The goal of this project is to play around with various compilation techniques. Real languages tend to be very complex and their compilers then have to deal with a lot of complexity. Here, I am trying to keep the language simple. Various features can be gradually added, but only if:
- they are necessary for the experiment I am working on at the moment or
- I want to implement them as an exercise :)
The goal here is NOT a language design, at least not at the moment. There is nothing really special about the language right now. It is a fairly minimal subset of C with:
- only integer types
- basic arithmetic operations
- if and for statements
- functions
- no semicolons :)
I've implemented enough infrastructure to parse the fibonacci example into AST, transform it to lower level IR and interpret it. Now I am considering what to do next.

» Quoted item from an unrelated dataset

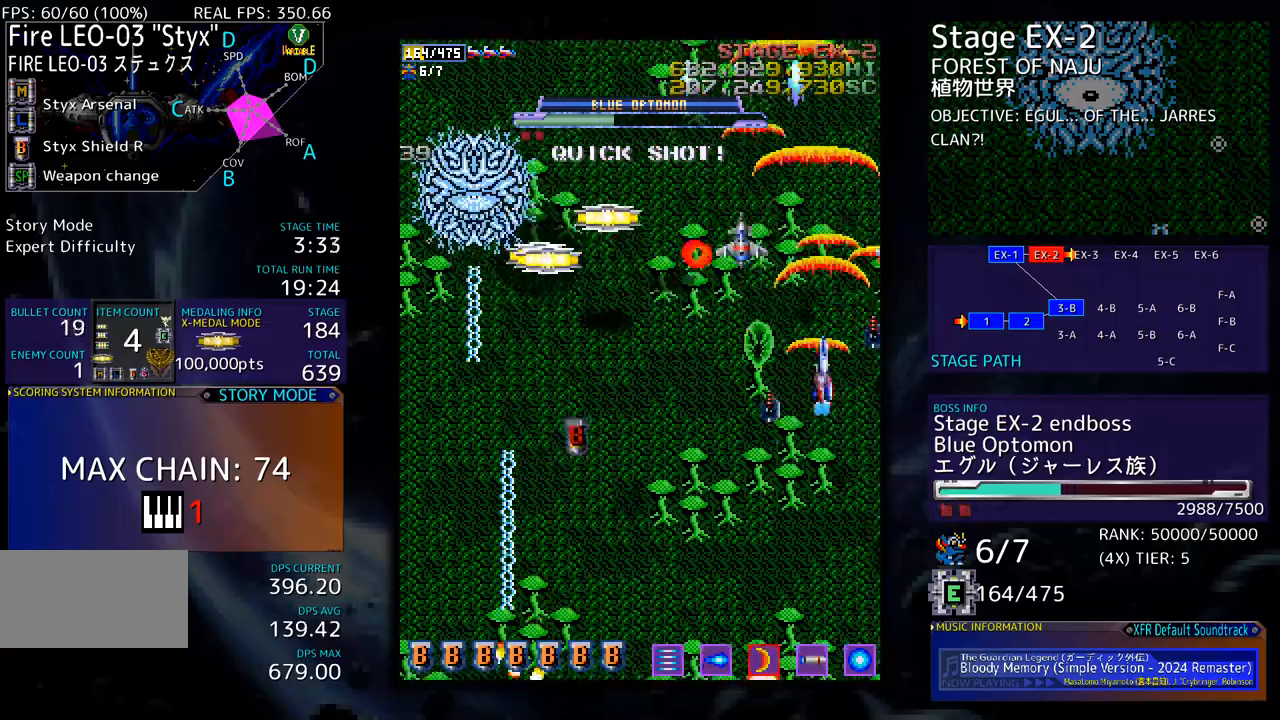
{"buttons": [], "events": [[50, "DPAD_LEFT", "down"], [167, "DPAD_UP", "up"], [200, "DPAD_LEFT", "up"], [250, "DPAD_DOWN", "down"], [317, "DPAD_DOWN", "up"], [400, "DPAD_DOWN", "down"], [467, "DPAD_DOWN", "up"]]}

- IR - Transform the AST into more low level IR on which basic optimization passes can be implemented.
- IR interpreter - Write an interpreter for the IR - mainly for performance comparisons with other forms of interpretation/compilation. And also for fun :) I could of course do an AST interepreter, but I've already implemented some in the past, so I would rather try something new.
- Control flow analysis - Extract basic blocks and create control-flow-graphs. Will be useful both for optimizations and visualizations.
- Graph visualizations for the CFG
- Introduce optimization passes.
- Constant propagation inside basic blocks
- Assert statement/call. Mainly to verify test programs without having to diff their stdout.
- More test programs to verify the current infrastructure (and extend/fix if necessary).
- Create the backend - generate real assembly
- Extend the backend to support all programs in the test suite.
- Data-flow analysis
- SSA form
- Figure out how to output and debug optimization passes so that the output does not get out of hands.
- Bytecode interpreter - Once there is a low level IR which is executable, the next logical step seems to be a bytecode interpreter. I'm interested in the performance differences compared to the IR interpreter.
- Semantic analysis - At least differentiate void and int functions.
- Basic arrays algorithms
- Find min
- Selection sort
- Quicksort
- Support for constants directly in the IR. The extra variables like $i = 1 just for $j = $k + $i are not necessary make the code longer
- Get rid of unnecessary NOT ops before conditionals. Conditionals can be inverted instead.
- Restructure main and provide proper option handling for various modes of the compiler.
- Command line build command and launcher.
- Implement removal of variables with zero usages (no data flow necessary).
- Propagate constants with single definitions (again no data flow necessary).
- Support for measuring performance.
- Clear and formalize the representation for values for interpreters
- Nicer error reporting, ideally showing the code the threw failed.
- Design and implement appropriate testing infrastructure that would help you fix bugs and prevent from regressions. But make sure it is as loosely coupled with the actual compiler and language as possible, because anything from internal representation all the way to the syntax can change.
- Support for arrays. Once arrays are in place, basic algorithms can be written as test programs :)
- AST interpreter - I've already implemented some, so it is not a priority at the moment. I'd rather focused on later stages of compilation.
- Minimize the amount of boolean instructions for comparisons. Currently, I have all of them, but it is of course not necessary. I could choose a minimal subset and convert the others to it.